Texto de origem =
================================
César Tralli cobrou o presidente Lula (PT) sobre a fila de pedidos do INSS durante a sabatina da TV Globo nesta quinta-feira (27), lembrando que o petista havia prometido reduzir a espera no início do terceiro mandato. Lula respondeu que o governo anunciará na próxima semana que a fila foi zerada. “Eu, na semana que vem, vou anunciar que a fila zerou”, afirmou.
O presidente disse que cerca de 250 mil pessoas estarão aguardando por até 45 dias, patamar que classificou como normal para o fluxo do instituto. “Nós chegamos a ter 3 milhões de pessoas na fila. E nós vamos entregar agora a fila terminada na Previdência Social”, declarou.
A expressão “fila zerada” não significa que o INSS ficará sem requerimentos aguardando análise. O instituto recebe novos pedidos continuamente. A meta adotada pelo governo é eliminar o estoque que ultrapassa o prazo de análise e manter os requerimentos dentro da janela de até 45 dias.
César Tralli: E a fila do INSS?
================================
Tarefas a cumprir =
(1) No texto sobre a fila do INSS, quantas pessoas Lula diz que já chegaram a estar na fila?
(2) Por favor, dê sequência ao texto sobre a fila do INSS a partir do ponto em que ele termina.

Entradas do conjunto =
================================
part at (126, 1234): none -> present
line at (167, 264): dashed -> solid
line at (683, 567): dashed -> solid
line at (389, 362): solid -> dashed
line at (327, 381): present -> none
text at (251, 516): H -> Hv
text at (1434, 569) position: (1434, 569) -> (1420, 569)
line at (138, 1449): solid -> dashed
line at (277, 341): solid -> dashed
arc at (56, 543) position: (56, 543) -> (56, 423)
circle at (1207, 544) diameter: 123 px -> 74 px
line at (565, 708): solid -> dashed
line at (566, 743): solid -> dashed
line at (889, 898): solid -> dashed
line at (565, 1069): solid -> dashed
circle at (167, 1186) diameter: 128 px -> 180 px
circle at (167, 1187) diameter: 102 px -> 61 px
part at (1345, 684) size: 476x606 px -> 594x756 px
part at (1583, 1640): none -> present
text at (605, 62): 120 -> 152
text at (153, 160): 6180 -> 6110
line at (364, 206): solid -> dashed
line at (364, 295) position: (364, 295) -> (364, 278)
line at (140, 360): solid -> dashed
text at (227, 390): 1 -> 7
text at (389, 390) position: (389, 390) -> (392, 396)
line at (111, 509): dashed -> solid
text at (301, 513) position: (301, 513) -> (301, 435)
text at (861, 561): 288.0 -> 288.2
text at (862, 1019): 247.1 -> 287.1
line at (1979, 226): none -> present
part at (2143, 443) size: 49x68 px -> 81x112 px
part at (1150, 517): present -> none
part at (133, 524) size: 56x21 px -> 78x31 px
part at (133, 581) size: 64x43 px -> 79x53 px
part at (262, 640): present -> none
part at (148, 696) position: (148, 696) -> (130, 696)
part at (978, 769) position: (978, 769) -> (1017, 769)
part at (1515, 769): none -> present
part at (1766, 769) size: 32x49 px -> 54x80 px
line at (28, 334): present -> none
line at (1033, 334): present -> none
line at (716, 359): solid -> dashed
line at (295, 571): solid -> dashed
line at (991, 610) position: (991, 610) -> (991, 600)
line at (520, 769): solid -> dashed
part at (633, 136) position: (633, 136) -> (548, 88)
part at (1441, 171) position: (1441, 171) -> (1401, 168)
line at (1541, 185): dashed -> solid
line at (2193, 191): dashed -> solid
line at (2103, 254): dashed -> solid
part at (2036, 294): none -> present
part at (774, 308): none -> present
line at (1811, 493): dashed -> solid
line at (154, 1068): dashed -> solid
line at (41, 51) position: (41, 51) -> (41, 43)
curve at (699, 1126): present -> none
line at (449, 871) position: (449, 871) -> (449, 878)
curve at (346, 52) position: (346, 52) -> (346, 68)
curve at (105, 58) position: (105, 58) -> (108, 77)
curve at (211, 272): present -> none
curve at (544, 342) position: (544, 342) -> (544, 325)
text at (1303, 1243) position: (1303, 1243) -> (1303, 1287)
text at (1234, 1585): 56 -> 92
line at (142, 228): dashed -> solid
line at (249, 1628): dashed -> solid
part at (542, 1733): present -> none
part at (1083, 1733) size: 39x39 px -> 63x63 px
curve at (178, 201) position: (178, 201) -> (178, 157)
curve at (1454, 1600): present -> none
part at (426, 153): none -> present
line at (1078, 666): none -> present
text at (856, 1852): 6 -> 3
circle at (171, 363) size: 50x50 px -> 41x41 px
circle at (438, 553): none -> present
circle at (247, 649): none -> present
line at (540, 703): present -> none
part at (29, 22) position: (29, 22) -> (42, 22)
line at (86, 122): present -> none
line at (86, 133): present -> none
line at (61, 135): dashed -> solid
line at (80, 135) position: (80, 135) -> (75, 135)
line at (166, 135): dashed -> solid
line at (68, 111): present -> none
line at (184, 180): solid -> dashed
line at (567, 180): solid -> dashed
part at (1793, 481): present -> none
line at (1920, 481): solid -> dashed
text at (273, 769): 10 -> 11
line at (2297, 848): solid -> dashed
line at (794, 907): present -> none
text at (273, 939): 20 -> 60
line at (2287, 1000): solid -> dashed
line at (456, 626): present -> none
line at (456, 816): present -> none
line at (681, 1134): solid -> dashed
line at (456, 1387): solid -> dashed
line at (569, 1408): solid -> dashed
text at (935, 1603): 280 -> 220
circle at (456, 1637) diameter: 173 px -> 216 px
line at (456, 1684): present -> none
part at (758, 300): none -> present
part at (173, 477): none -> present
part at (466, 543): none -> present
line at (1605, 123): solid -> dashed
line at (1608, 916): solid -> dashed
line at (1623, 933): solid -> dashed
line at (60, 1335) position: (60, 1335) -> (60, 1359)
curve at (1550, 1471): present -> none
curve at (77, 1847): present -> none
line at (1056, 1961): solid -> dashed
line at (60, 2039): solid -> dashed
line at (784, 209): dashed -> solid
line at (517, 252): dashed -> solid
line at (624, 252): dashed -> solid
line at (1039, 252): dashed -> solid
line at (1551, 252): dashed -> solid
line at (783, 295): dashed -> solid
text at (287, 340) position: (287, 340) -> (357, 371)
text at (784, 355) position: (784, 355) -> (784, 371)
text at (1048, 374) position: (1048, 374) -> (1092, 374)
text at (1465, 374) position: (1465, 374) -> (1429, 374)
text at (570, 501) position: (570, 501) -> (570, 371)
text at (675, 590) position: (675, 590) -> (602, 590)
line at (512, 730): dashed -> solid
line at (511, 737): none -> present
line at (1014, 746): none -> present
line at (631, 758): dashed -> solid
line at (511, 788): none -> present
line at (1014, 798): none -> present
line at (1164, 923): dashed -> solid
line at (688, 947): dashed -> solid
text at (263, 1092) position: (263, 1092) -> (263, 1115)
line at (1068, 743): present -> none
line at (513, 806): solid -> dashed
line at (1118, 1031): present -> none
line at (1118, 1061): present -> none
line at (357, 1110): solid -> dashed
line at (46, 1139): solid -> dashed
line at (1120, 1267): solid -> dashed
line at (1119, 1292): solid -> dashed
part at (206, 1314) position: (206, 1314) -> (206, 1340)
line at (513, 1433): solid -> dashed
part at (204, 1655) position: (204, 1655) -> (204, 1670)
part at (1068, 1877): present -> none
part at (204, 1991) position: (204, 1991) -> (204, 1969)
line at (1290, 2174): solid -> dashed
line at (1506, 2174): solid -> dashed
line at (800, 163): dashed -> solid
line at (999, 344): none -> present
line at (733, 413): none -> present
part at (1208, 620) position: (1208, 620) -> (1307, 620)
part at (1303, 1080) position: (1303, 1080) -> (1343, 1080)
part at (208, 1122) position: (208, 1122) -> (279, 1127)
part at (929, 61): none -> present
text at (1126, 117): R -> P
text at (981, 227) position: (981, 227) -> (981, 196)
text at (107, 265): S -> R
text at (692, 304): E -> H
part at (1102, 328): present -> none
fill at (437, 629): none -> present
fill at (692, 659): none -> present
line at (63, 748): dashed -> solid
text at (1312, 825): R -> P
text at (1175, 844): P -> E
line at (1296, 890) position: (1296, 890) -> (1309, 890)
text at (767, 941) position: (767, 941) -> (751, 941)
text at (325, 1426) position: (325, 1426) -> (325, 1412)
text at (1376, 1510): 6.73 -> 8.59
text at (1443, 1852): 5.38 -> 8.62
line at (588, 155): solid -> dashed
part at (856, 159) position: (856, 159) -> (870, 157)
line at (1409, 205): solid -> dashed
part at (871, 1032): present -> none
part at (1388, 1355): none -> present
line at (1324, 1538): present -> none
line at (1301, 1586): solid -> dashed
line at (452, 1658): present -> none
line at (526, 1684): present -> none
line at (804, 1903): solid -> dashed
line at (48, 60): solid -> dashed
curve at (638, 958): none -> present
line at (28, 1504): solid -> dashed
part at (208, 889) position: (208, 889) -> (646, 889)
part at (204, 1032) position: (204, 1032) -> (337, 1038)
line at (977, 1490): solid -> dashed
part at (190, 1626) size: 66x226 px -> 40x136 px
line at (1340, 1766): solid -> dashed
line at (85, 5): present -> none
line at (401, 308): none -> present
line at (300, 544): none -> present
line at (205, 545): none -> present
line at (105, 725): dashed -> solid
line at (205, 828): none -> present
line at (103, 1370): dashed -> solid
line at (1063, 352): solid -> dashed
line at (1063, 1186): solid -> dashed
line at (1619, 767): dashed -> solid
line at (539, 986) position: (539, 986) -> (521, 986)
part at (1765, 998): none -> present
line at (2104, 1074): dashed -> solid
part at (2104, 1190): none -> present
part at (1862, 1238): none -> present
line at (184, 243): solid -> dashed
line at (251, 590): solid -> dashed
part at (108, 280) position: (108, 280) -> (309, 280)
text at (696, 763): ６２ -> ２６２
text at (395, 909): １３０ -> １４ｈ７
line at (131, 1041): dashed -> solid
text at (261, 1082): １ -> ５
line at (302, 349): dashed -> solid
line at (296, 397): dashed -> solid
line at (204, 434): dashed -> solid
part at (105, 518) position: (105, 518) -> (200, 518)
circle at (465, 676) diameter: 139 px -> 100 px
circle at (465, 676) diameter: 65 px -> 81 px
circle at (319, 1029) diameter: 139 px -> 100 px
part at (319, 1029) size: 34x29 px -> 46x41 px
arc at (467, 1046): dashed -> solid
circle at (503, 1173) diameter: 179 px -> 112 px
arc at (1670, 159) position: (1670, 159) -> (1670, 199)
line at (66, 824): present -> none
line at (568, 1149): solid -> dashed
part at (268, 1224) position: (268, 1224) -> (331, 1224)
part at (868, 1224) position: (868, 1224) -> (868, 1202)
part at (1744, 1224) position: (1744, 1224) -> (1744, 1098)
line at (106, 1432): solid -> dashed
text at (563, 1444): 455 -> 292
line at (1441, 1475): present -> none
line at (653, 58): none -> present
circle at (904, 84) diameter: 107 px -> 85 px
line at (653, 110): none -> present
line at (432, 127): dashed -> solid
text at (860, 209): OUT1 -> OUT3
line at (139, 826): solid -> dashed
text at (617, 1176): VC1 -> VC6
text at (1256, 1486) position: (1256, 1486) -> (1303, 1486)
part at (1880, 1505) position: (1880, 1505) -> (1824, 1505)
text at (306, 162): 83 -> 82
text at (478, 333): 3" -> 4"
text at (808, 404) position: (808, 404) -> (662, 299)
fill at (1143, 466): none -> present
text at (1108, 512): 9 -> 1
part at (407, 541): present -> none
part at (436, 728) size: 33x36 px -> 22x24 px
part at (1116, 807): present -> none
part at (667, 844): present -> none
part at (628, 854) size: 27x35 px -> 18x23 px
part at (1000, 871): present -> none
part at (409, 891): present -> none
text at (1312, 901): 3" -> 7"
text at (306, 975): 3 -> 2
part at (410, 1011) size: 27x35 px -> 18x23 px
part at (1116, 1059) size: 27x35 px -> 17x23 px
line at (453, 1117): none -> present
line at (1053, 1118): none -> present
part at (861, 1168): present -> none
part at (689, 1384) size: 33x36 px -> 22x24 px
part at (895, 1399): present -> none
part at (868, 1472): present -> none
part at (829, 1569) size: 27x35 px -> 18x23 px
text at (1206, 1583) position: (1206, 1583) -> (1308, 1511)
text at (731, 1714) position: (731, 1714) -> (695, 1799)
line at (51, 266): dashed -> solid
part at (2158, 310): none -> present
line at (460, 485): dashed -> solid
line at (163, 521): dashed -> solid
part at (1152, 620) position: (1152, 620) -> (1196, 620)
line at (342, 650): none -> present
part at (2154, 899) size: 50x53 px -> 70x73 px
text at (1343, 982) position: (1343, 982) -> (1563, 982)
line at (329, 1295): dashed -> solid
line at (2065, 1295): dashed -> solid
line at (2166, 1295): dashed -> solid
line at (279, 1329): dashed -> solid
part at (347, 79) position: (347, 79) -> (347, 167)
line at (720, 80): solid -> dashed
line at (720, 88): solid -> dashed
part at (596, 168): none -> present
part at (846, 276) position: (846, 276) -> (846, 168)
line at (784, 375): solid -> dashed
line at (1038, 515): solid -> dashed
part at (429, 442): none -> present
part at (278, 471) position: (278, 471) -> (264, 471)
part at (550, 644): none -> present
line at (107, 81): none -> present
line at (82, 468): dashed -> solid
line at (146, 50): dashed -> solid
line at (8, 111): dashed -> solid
================================
Problemas resolvidos =
(1) Cerca de 3 milhões de pessoas.

(2)
Presidente Lula: Semana que vem vamos anunciar o fim dela. Você tá convidado!
— Gustavo Petta 6️⃣5️⃣6️⃣5️⃣6️⃣ (@gustavopetta) August 28, 2026
A fila atingiu 3,1 milhões de pedidos em fevereiro deste ano e passou a cair nos meses seguintes. No fim de junho, o INSS informou que o estoque havia recuado para 1,8 milhão de requerimentos, o menor patamar em 21 meses. Poucos dias antes, a sequência de quedas na fila e a meta de eliminar os pedidos fora do prazo já vinha sido destaque do governo.
Durante a entrevista, Tralli afirmou que Lula havia assumido o governo prometendo zerar a fila e destacou que o problema ainda afetava aposentados e pensionistas. O presidente respondeu com o anúncio previsto para a semana seguinte e convidou o jornalista a acompanhar o ato em Brasília: “Você está convidado antecipadamente para ir a Brasília assistir ao ato em que a gente vai comemorar com os aposentados”.
A redução da espera é uma das principais metas da gestão do INSS em 2026. O governo intensificou mutirões, análise automática de requerimentos e programas extraordinários para acelerar processos, enquanto o Tribunal de Contas da União ainda aponta gargalos estruturais de tecnologia, automação e capacidade de análise no instituto.